*originally published on Shape.com
For 14 years, I struggled with an eating disorder—obsessed with food and addicted to exercise. But as I learned in years of therapy before I entered recovery, bulimia was only the symptom. Perfectionism was the illness. And back when bulimia ruled my life, yoga fed my illness of perfectionism.
In reality, I was never a huge fan of yoga because in my mind, if I didn’t sweat, then it didn’t “count” as exercise. Yoga to “relax” was out of the question. So Bikram became my yoga go-to. The sweat “proved” I worked hard, and I knew I’d burn plenty of calories in each class no matter what. The heat was unbearable and fit my desire to push beyond my limits. I was constantly overdoing it, often hurting myself because of it. But I took full advantage of my monthly membership as much as I could and would never miss a class—sick, injured, or otherwise. My body’s voice was silenced because my eating disorder’s voice was the loudest voice in my world then.
Counting and control fueled my eating disorder. How many calories would I eat? How many hours could I work out to burn them off? How much did I weigh? How many days until I weighed less? What size am I? How many meals could I skip or eat and throw up to zip up a size smaller? And those same 26 postures required of Bikram—two rounds of every pose, every 90-minute class—only fed my perfectionism and my need for control.
Simply put, Bikram and my eating disorder were one in the same. The trifecta of consistency, patterns, and order kept my perfectionism thriving. It was a miserable, predictable, closed-minded, and incredibly limiting way of life.
Then I hit rock bottom. I decided that I had to eliminate all unhealthy behavior if I truly wanted to stop relapsing, something that was constant in the beginning of my recovery. I was sick and tired of being sick and tired and was willing to do whatever it took to change—including quitting Bikram. I knew recovery and Bikram, which largely involved punishing my body instead of celebrating its resilience, could no longer coexist. I wanted to love fitness again. So I had to take a step back and hope that one day I’d be able to step back in with a healthier attitude.
A decade later, I did just that. I agreed to take a Bikram class in my new home of Los Angeles with a new friend—not because I wanted to test my recovery progress or because I even thought about its former negative control over my life. I just wanted to get to know a new person in my new city. It was as simple as that. It wasn’t until I showed up and the class began that I remembered what Bikram used to mean to me. I was caught off guard by my past. But it was empowering to be in full acceptance of it, without the fear to be present.
Everything in that 90-minute sweat-drenching class was new as well. I was standing directly behind someone else and couldn’t see myself in the mirror. This would’ve tortured me in the past. I used to get to class early just to secure a spot in the front row. In fact, it was the same spot in every class, and everyone in the class knew. It was all part of my obsession with having everything in order. However, this time, I didn’t mind the blocked view, as it allowed me to really listen to my body, not just see it—something that is a daily commitment for me today.
Then, I realized that while the class is of course still the same 26 poses, the “new” me no longer knew the pattern. So there I was, on only the second round of the first pose, having a personal therapy session.
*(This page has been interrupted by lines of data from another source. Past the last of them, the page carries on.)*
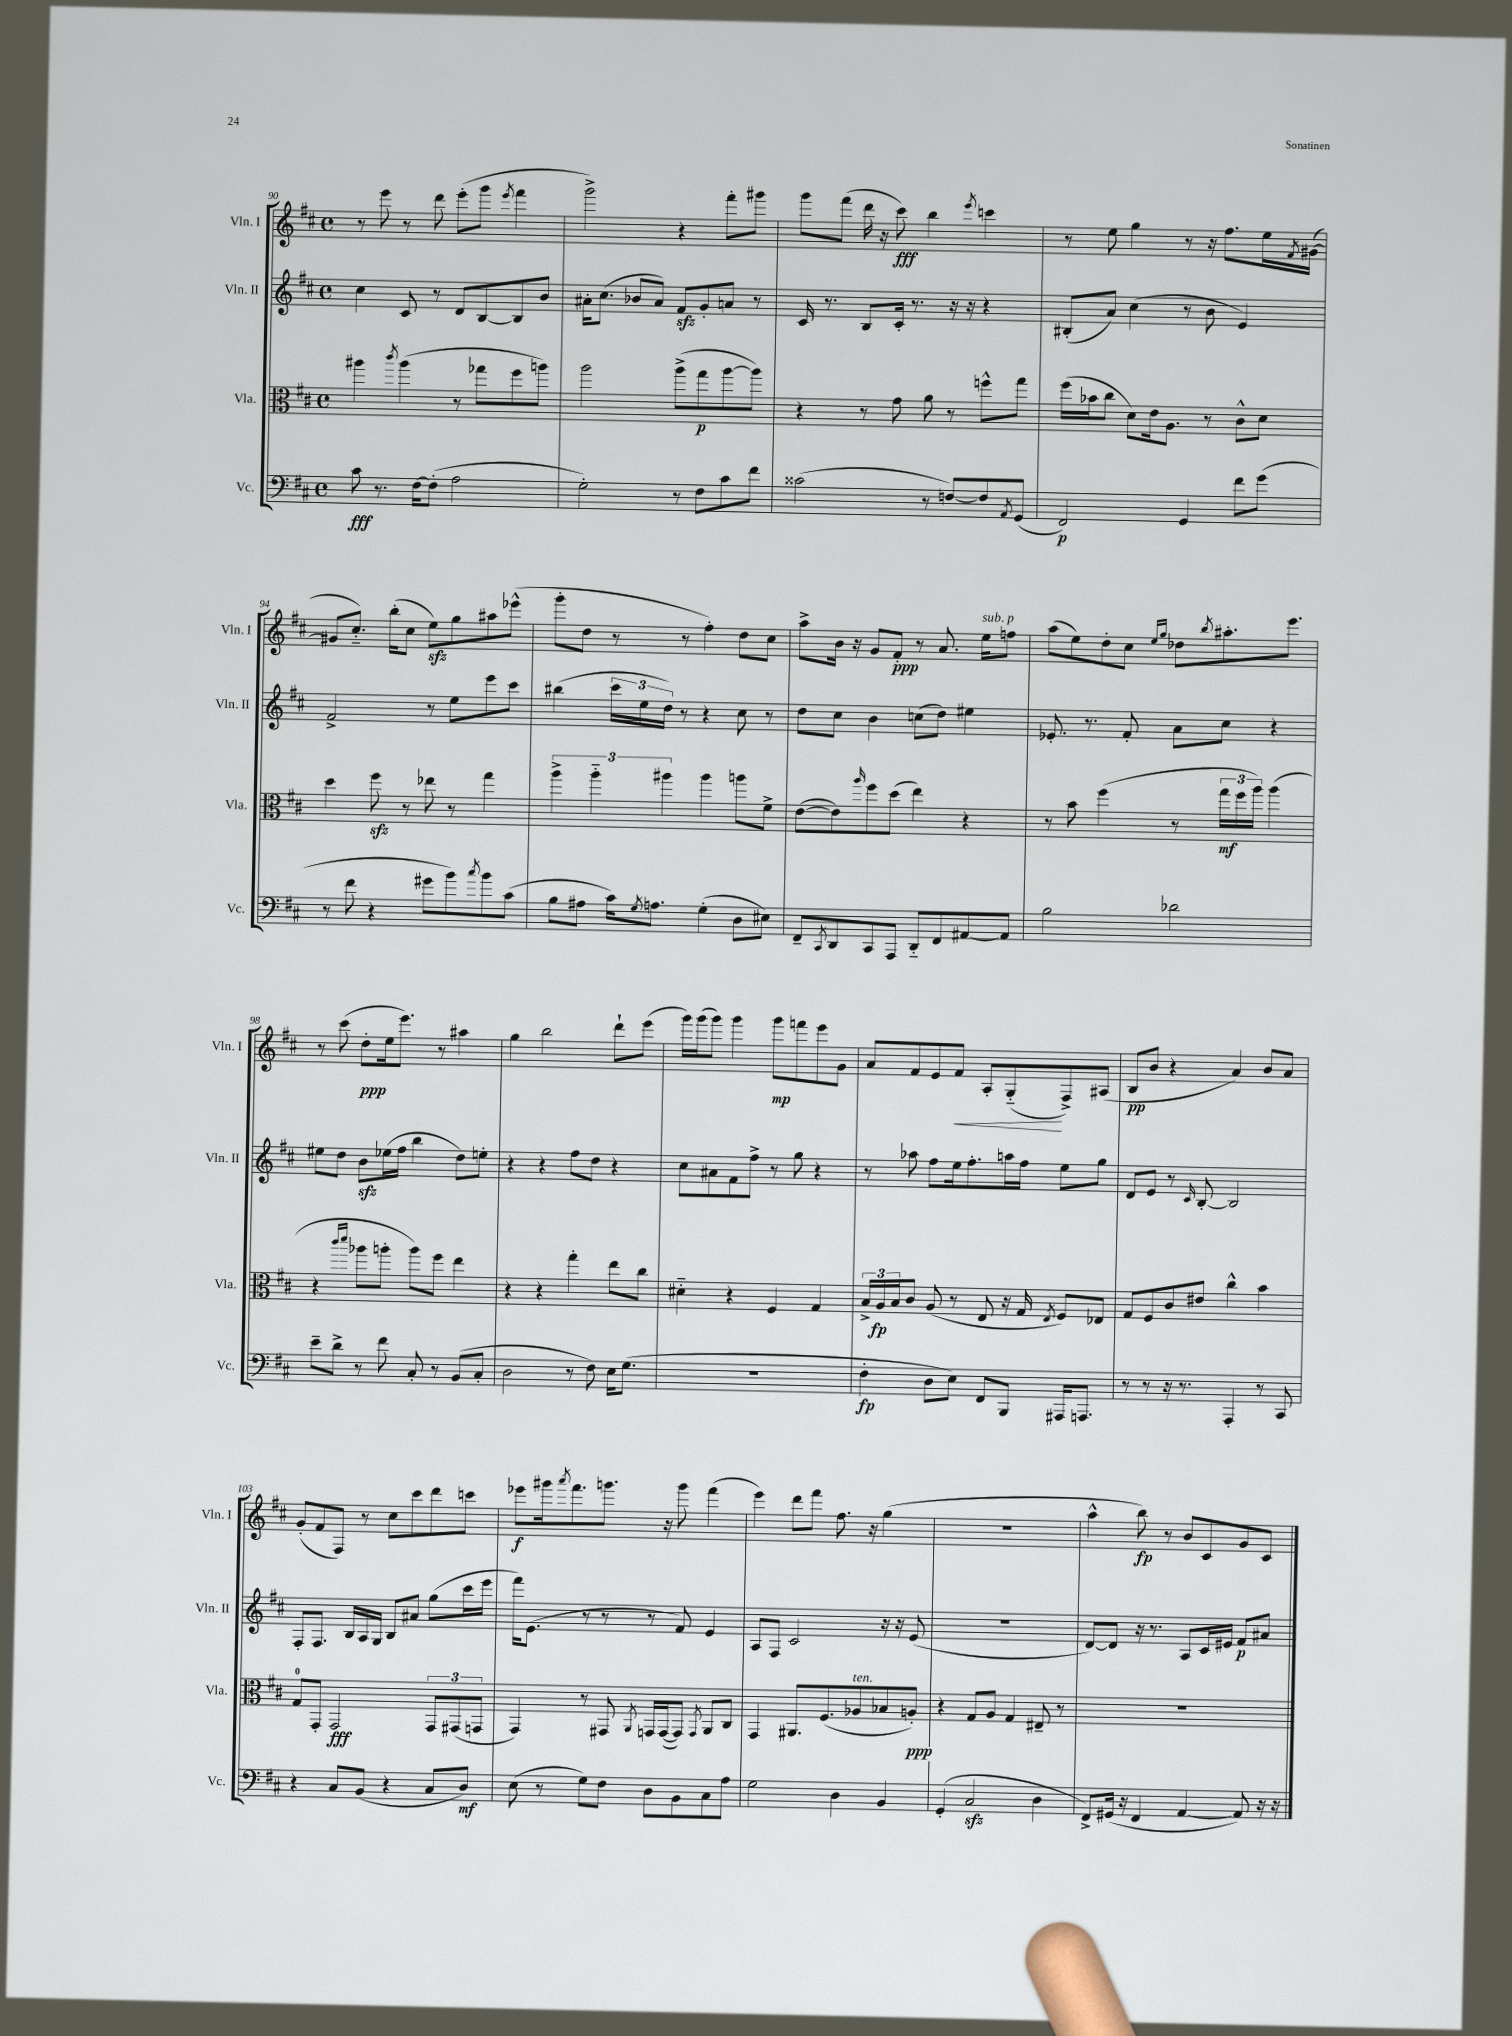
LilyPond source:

<<
\new StaffGroup <<
\new Staff = "s0" \with { instrumentName = "Vln. I" shortInstrumentName = "Vln. I" } {
    \clef treble \key d \major \defaultTimeSignature \time 4/4
    r8 e'''8 r8 d'''8 e'''8-.( g'''8 \acciaccatura { e'''8 } fis'''4 |
    g'''2->) r4 fis'''8-. gis'''8 |
    g'''8 fis'''8( d'''16 r16 cis'''8\fff) b''4 \acciaccatura { e'''8 } c'''4 |
    r8 e''8 g''4 r8 r16 fis''8. e''16 \acciaccatura { fis'8 } gis'16~( |
    gis'8 cis''8.-_) b''16-.( cis''8 e''8\sfz) g''8 ais''8 ees'''8-^( |
    g'''8-. d''8 r8 r8 fis''4-.) d''8 cis''8 |
    a''8-> b'16 r16 g'8 fis'8-.\ppp r8 a'8. e''16^\markup { \italic "sub. p" } f''8 |
    a''8( e''8) d''8-. cis''8 \grace { e''16 g''16 } des''8 \acciaccatura { b''8 } ais''8.-. e'''8. |
    r8 cis'''8( d''8-.\ppp e''16 e'''8.) r8 ais''4 |
    g''4 b''2 d'''8-! e'''8( |
    g'''16) g'''16( g'''8) g'''4 g'''8\mp f'''8 e'''8 g'8 |
    a'8 fis'8 e'8 fis'8\< a8-. g8-_\!( fis8->) ais8( |
    b8\pp b'8 r4 a'4) b'8 a'8 |
    g'8-.( fis'8 fis8) r8 cis''8 cis'''8 d'''8 c'''8 |
    ees'''8\f gis'''16 \acciaccatura { a'''8 } fis'''8. g'''8. r16 g'''8 fis'''4( |
    e'''4) d'''8 fis'''8 fis''8. r16 g''4( |
    R1 |
    a''4-^ b''8\fp) r8 b'8 cis'8 g'8 cis'8 \bar "|." |
}
\new Staff = "s1" \with { instrumentName = "Vln. II" shortInstrumentName = "Vln. II" } {
    \clef treble \key d \major \defaultTimeSignature \time 4/4
    cis''4 cis'8 r8 d'8 b8~ b8 b'8 |
    ais'16-. cis''8.( bes'8 ais'8) fis'8\sfz g'8-. a'8 r8 |
    cis'16 r8. b8 cis'16-. r8. r16 r16 r4 |
    bis8-.( a'8) cis''4( r8 b'8 e'4) |
    fis'2-> r8 e''8 e'''8 cis'''8 |
    bis''4( \tuplet 3/2 { cis'''16 e''16 d''16) } r8 r4 cis''8 r8 |
    d''8 cis''8 b'4 c''8( d''8) eis''4 |
    ees'8.-. r8. fis'8-. a'8 cis''8 r4 |
    eis''8 d''8 b'8\sfz ees''16( fis''16 b''4 d''8) e''8-. |
    r4 r4 fis''8 d''8 r4 |
    cis''8 ais'8 fis'8 fis''8-> r8 g''8 r4 |
    r8 aes''8 fis''8 e''16 fis''8.-. a''16 fis''16 e''8 g''8 |
    d'8 e'8 r8 \grace { cis'16 } b8~-. b2 |
    fis8-. fis8. b16 a16 g16 b8 ais'8 g''8( cis'''16 e'''16 |
    fis'''16) e'8.( r8 r8 r8 fis'8) e'4 |
    a8 fis8 cis'2 r16 r16 e'8( |
    R1 |
    d'8~) d'8 r16 r8. a8 cis'16 eis'16 fis'8\p ais'8 \bar "|." |
}
\new Staff = "s2" \with { instrumentName = "Vla." shortInstrumentName = "Vla." } {
    \clef alto \key d \major \defaultTimeSignature \time 4/4
    ais''4 \acciaccatura { cis'''8 } ais''4( r8 ges''8 fis''8 a''8) |
    a''2 a''8->( g''8\p a''8~ a''8) |
    r4 r8 g'8 a'8 r8 f''8-^ g''8 |
    fis''16( bes'16 cis''8 d'8) e'16 a8. r8 cis'8-^ d'8 |
    d''4 fis''8\sfz r8 ees''8 r8 g''4 |
    \tuplet 3/2 { a''4-> a''4-_ ais''4 } ais''4 a''8 fis'8-> |
    e'8~( e'8) \grace { a''16 } fis''8 d''8( e''4) r4 |
    r8 b'8 fis''4( r8 \tuplet 3/2 { g''16\mf fis''16 a''16) } a''4( |
    r4 \grace { cis'''16 d'''16 } aes''8 a''8-. a''8) fis''8 e''4 |
    r4 r4 g''4-. e''8 cis''8 |
    dis'4-_ r4 fis4 g4 |
    \tuplet 3/2 { b16-> a16\fp b16 } cis'8 a8( r8 e8 r16 g16 \acciaccatura { e8 } fis8) ees8 |
    g8 fis8 cis'8 eis'8 cis''4-^ b'4 |
    g8-0 g,8-. g,2\fff \tuplet 3/2 { g,8 gis,8( g,8 } |
    g,4) r8 gis,8 \acciaccatura { a,8 } g,16 g,16~( g,8) \acciaccatura { g,8 } a,8 cis8 |
    g,4 ais,8. fis8.( aes8^\markup { \italic "ten." } bes8 a8-.\ppp) |
    r4 g8 a8 g4 eis8-- r8 |
    R1 \bar "|." |
}
\new Staff = "s3" \with { instrumentName = "Vc." shortInstrumentName = "Vc." } {
    \clef bass \key d \major \defaultTimeSignature \time 4/4
    cis'8\fff r8. fis16~ fis8-.( a2 |
    g2-.) r8 fis8 cis'8 fis'8 |
    cisis'2( r8 f8~) f8 \acciaccatura { a,8 } g,8( |
    fis,2\p) g,4 fis'8 g'8( |
    r8 fis'8 r4 gis'8 b'8) \acciaccatura { cis''8 } b'8 cis'8( |
    b8 ais8 cis'16) \acciaccatura { g8 } a8. g4-.( d8 eis8) |
    fis,8-- \acciaccatura { cis,8 } d,8 cis,8 a,,8 d,8-_ fis,8 ais,8~ ais,8 |
    b2 des'2 |
    e'8-- d'8-> r8 fis'8 cis8-. r8 b,8( cis8-. |
    d2 r8 fis8) e16 g8.( |
    R1 |
    fis4-.\fp d8 e8) fis,8 b,,8 ais,,16 a,,8. |
    r8 r8 r16 r8. a,,4-. r8 cis,8 |
    r4 cis8 b,8( r4 cis8 d8\mf) |
    e8( r8 g8) fis8 d8 b,8 cis8 a8 |
    g2 d4 b,4 |
    g,4-.( cis2\sfz d4 |
    fis,8->) gis,16( r16 fis,4 a,4~ a,8) r16 r16 \bar "|." |
}
>>
>>
\layout { \context { \Score currentBarNumber = #90 } }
It was a radical feeling to surrender to the spontaneity of that moment. To honor the space of knowing but not really knowing. To experience Bikram yoga without bulimia.
“If you need to rest at any point, lie on your back in Savasana. But just try not to leave the room,” the teacher said. I’d heard this instruction many times before. But 10 years later, I actually listened. In the past, I had never rested in Savasana. (Well, in all honesty, I never rested period.)
This time around I did rest, and went into Savasana often. My mind wandered to how uncomfortable this eating disorder recovery journey can be. Yet I knew that just like there are health benefits in staying in the room in Bikram, there are health benefits in staying on this path of recovery. I was reminded in that moment that when the pressure is on, the peace in knowing you are doing your best is what sustains you. I lay there listening to my body—the loudest voice in the room—and was truly at peace in Savasana, with both sweat and tears of joy running down my face.
I came out of Savasana (and my personal therapy session) when the teacher announced that camel pose was next. This pose used to be quite challenging when I was taking class with bulimia. I learned back then that this pose can open up your emotions, and this was something bulimia doesn’t really allow. However, after a decade’s worth of hard work, I was no longer afraid to move into this pose of surrender. In fact, I did both rounds of this pose, breathing deeper, heart opening wider, and beyond grateful for the growth.
See, that’s the awesome part about the journey of recovery—if you stick with it, one day you will look up and what was unbearable will become pleasurable. What brought you tears of pain will bring you tears of joy. Where there was fear there will be peace, and the places where you felt bound will become places where you feel free.
I realized that this Bikram class was a clear answered prayer. And more importantly, I realized that with time and patience, I’ve truly learned to be okay with workouts, meals, people, opportunities, days, and an overall life that isn’t “perfect.”